[Transcribed page contents]
==============================

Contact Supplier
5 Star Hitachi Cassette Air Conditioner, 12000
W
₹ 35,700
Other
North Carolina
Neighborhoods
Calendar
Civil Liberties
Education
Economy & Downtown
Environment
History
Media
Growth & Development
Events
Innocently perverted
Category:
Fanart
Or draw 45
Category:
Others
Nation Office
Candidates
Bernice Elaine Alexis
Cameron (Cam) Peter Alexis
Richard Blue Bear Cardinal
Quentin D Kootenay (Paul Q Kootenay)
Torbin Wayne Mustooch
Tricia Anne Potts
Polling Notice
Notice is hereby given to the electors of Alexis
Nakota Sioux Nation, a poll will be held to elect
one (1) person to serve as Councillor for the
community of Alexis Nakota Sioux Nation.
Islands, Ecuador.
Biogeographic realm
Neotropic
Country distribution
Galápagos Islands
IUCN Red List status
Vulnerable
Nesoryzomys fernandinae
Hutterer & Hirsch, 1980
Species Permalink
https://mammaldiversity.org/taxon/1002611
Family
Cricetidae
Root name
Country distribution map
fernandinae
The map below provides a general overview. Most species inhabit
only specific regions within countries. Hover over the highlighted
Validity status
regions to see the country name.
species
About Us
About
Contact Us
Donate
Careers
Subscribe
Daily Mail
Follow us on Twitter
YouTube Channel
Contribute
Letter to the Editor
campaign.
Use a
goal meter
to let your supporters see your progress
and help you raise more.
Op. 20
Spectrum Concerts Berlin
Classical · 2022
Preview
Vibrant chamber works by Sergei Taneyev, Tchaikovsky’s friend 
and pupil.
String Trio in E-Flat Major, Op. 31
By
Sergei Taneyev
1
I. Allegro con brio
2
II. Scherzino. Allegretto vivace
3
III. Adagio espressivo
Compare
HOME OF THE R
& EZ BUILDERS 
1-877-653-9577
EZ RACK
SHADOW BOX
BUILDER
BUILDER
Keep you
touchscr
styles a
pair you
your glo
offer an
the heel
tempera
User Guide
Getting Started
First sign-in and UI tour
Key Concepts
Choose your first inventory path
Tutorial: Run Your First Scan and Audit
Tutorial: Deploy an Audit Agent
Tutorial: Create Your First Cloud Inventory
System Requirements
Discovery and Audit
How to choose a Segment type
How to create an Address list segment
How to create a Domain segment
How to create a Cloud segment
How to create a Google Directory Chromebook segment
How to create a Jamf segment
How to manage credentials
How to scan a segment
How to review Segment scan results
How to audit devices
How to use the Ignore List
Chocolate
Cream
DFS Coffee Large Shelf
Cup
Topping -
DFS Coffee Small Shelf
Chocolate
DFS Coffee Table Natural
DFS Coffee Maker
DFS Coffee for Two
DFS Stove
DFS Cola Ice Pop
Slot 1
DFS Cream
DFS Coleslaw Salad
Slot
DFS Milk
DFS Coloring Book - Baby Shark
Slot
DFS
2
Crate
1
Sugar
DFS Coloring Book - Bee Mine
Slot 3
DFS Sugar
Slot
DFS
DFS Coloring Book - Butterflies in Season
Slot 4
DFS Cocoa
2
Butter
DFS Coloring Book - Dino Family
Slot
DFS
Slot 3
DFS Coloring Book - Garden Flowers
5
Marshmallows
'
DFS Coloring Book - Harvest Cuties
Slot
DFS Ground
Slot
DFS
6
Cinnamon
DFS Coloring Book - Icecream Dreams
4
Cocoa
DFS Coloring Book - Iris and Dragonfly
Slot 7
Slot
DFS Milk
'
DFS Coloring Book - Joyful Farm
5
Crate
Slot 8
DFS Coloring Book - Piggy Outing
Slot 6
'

==============================

**Exercise:**
Extract the data exactly as given.

**Answer below:**
Contact Supplier
5 Star Hitachi Cassette Air Conditioner, 12000
W
₹ 35,700
Other
North Carolina
Neighborhoods
Calendar
Civil Liberties
Education
Economy & Downtown
Environment
History
Media
Growth & Development
Events
Innocently perverted
Category:
Fanart
Or draw 45
Category:
Others
Nation Office
Candidates
Bernice Elaine Alexis
Cameron (Cam) Peter Alexis
Richard Blue Bear Cardinal
Quentin D Kootenay (Paul Q Kootenay)
Torbin Wayne Mustooch
Tricia Anne Potts
Polling Notice
Notice is hereby given to the electors of Alexis
Nakota Sioux Nation, a poll will be held to elect
one (1) person to serve as Councillor for the
community of Alexis Nakota Sioux Nation.
Islands, Ecuador.
Biogeographic realm
Neotropic
Country distribution
Galápagos Islands
IUCN Red List status
Vulnerable
Nesoryzomys fernandinae
Hutterer & Hirsch, 1980
Species Permalink
https://mammaldiversity.org/taxon/1002611
Family
Cricetidae
Root name
Country distribution map
fernandinae
The map below provides a general overview. Most species inhabit
only specific regions within countries. Hover over the highlighted
Validity status
regions to see the country name.
species
About Us
About
Contact Us
Donate
Careers
Subscribe
Daily Mail
Follow us on Twitter
YouTube Channel
Contribute
Letter to the Editor
campaign.
Use a
goal meter
to let your supporters see your progress
and help you raise more.
Op. 20
Spectrum Concerts Berlin
Classical · 2022
Preview
Vibrant chamber works by Sergei Taneyev, Tchaikovsky’s friend 
and pupil.
String Trio in E-Flat Major, Op. 31
By
Sergei Taneyev
1
I. Allegro con brio
2
II. Scherzino. Allegretto vivace
3
III. Adagio espressivo
Compare
HOME OF THE R
& EZ BUILDERS 
1-877-653-9577
EZ RACK
SHADOW BOX
BUILDER
BUILDER
Keep you
touchscr
styles a
pair you
your glo
offer an
the heel
tempera
User Guide
Getting Started
First sign-in and UI tour
Key Concepts
Choose your first inventory path
Tutorial: Run Your First Scan and Audit
Tutorial: Deploy an Audit Agent
Tutorial: Create Your First Cloud Inventory
System Requirements
Discovery and Audit
How to choose a Segment type
How to create an Address list segment
How to create a Domain segment
How to create a Cloud segment
How to create a Google Directory Chromebook segment
How to create a Jamf segment
How to manage credentials
How to scan a segment
How to review Segment scan results
How to audit devices
How to use the Ignore List
Chocolate
Cream
DFS Coffee Large Shelf
Cup
Topping -
DFS Coffee Small Shelf
Chocolate
DFS Coffee Table Natural
DFS Coffee Maker
DFS Coffee for Two
DFS Stove
DFS Cola Ice Pop
Slot 1
DFS Cream
DFS Coleslaw Salad
Slot
DFS Milk
DFS Coloring Book - Baby Shark
Slot
DFS
2
Crate
1
Sugar
DFS Coloring Book - Bee Mine
Slot 3
DFS Sugar
Slot
DFS
DFS Coloring Book - Butterflies in Season
Slot 4
DFS Cocoa
2
Butter
DFS Coloring Book - Dino Family
Slot
DFS
Slot 3
DFS Coloring Book - Garden Flowers
5
Marshmallows
'
DFS Coloring Book - Harvest Cuties
Slot
DFS Ground
Slot
DFS
6
Cinnamon
DFS Coloring Book - Icecream Dreams
4
Cocoa
DFS Coloring Book - Iris and Dragonfly
Slot 7
Slot
DFS Milk
'
DFS Coloring Book - Joyful Farm
5
Crate
Slot 8
DFS Coloring Book - Piggy Outing
Slot 6
'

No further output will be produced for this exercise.